Considering this is Director Andrew Robertson’s début feature, it’s an extremely confident film that manages to steer clear of horrendous back story and laboured expository scenes. The muted, almost bleached colour adds to the theme and despair of the world the film depicts. The colours are so subdued that at times you’d be forgiven for thinking it was shot in back and white. In all aspects it is a slickly produced film, with arresting scenes and a real understanding of emotion and tension. This level of expertise for a first time feature is understandable when you realise that Refuge is produced by Passerby Films, an accomplished production company who clearly understand the power of storytelling.
Back to the film itself and as we watch our four survivors try to stay alive, we flit back to the initial band of men from the opening scene. Russell (Sebastian Beacon) the lone voice of reason, does not want to be involved with the killings and vigilante violence carried out by Rez (a terrifically disturbing Travis Grant) and the rest of the men. However, opting out is not an option and Rez makes it clear that if Russell runs, he will find him. This is exactly where Refuge elevates itself above other post-apocalypse films.
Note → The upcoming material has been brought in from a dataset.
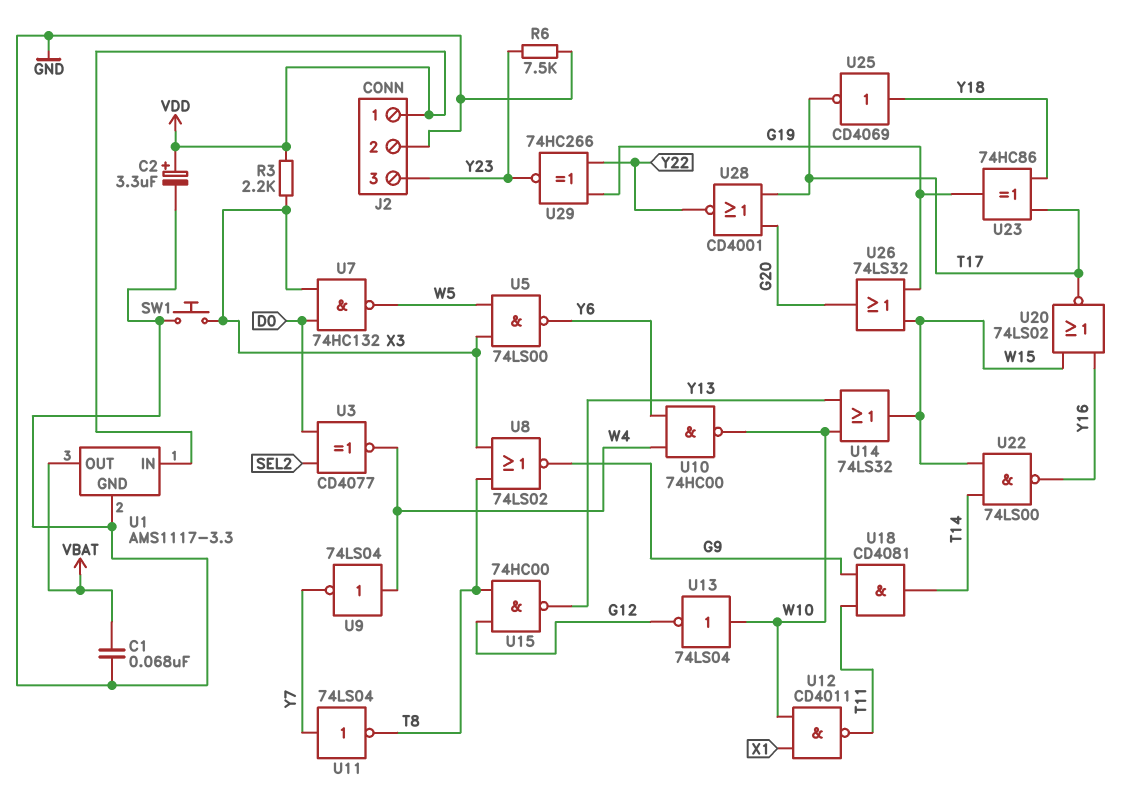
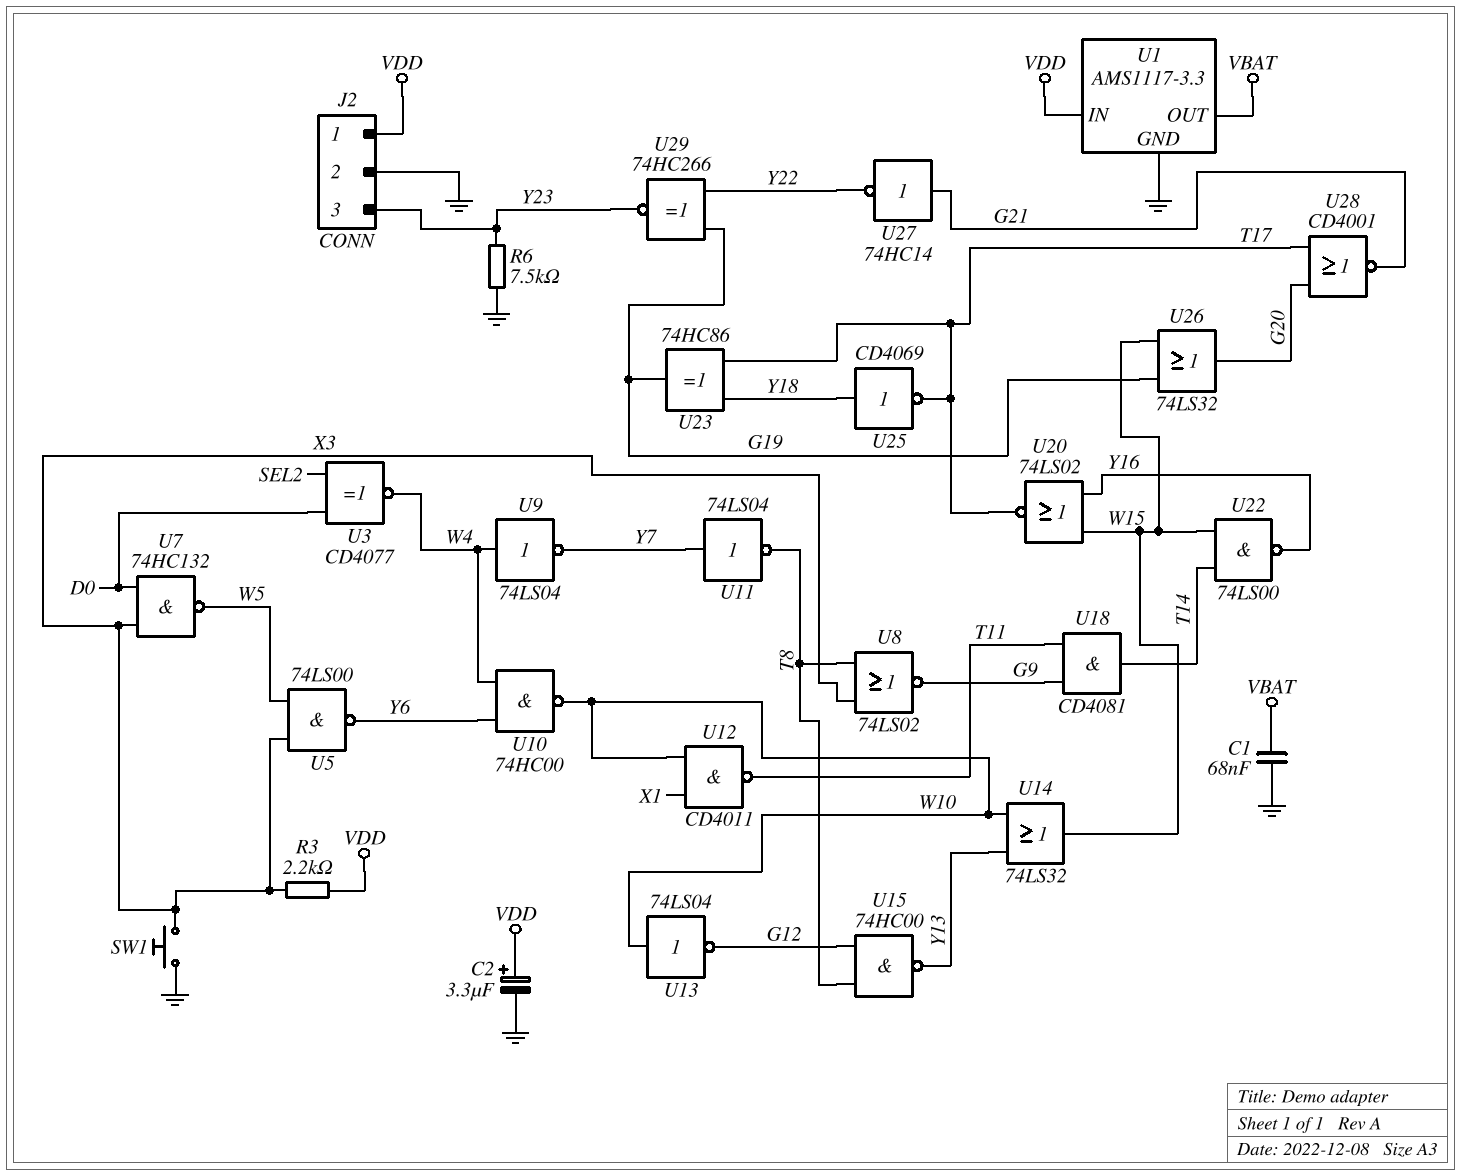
U27: none -> NOT 74HC14 (in G21, out Y22)
U28: NOR CD4001 (in G20, in T17, out Y22) -> NOR CD4001 (in G20, in T17, out G21)

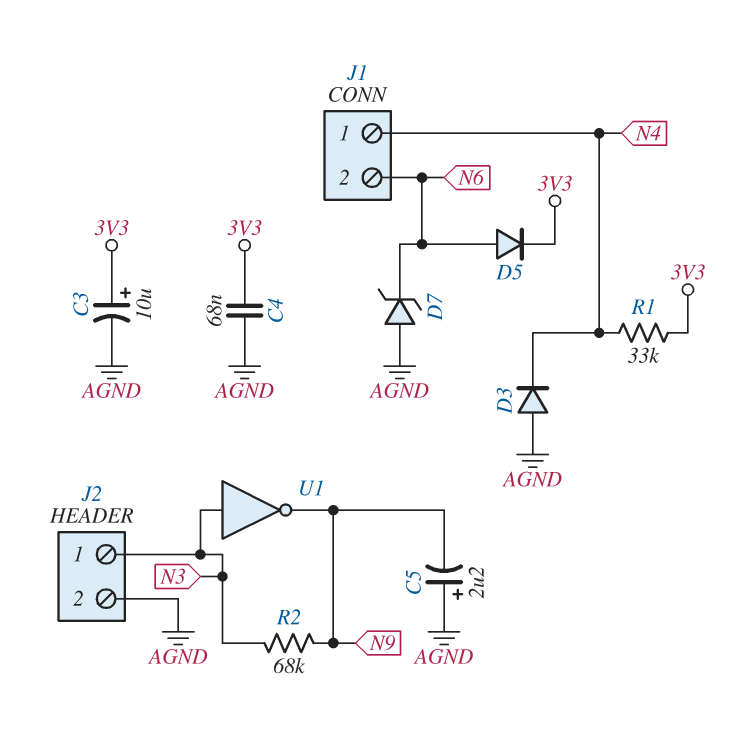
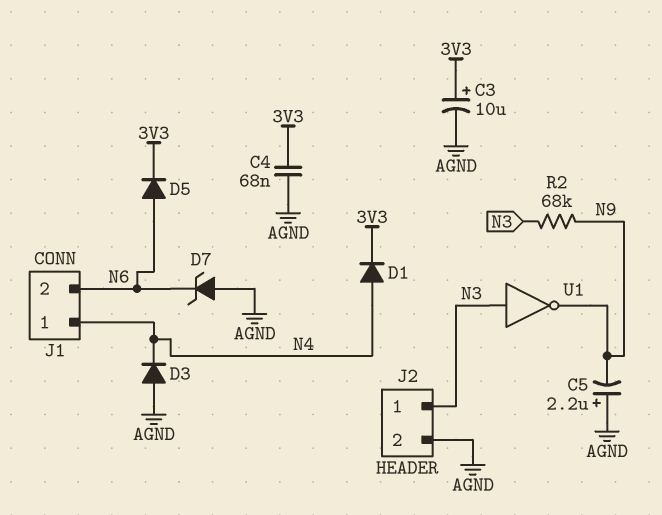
D1: none -> diode (A N4, K 3V3)
R1: 33k (3V3, N4) -> none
The threat here is not from lumbering zombies, or even a new strain of souped-up ones. The threat and fear comes from people themselves. Refuge is about the breakdown of humanity; people kill not because they know no better or even for survival of the fittest, there is a sadistic pleasure in every killing that this uncivilised world brings. However, whilst the killings are brutal, they don’t feel revelled in. One particular attack with a baseball bat spiked with nails is particularly disturbing, partly due to a cut away at exactly the moment of impact.
Needless to say, Russell makes his escape and is found and taken in by the other survivors. Oblivious to the danger they are opening themselves up to, Russell promises them he knows of a safe haven that they can all make their way too. But does it really exist? In a film where it is every man for himself and the worst of humanity is on display, it is virtually impossible to know who to trust. This is not a fun world to be living in, but from the comfort of the world we inhabit, it’s an entertaining one to watch.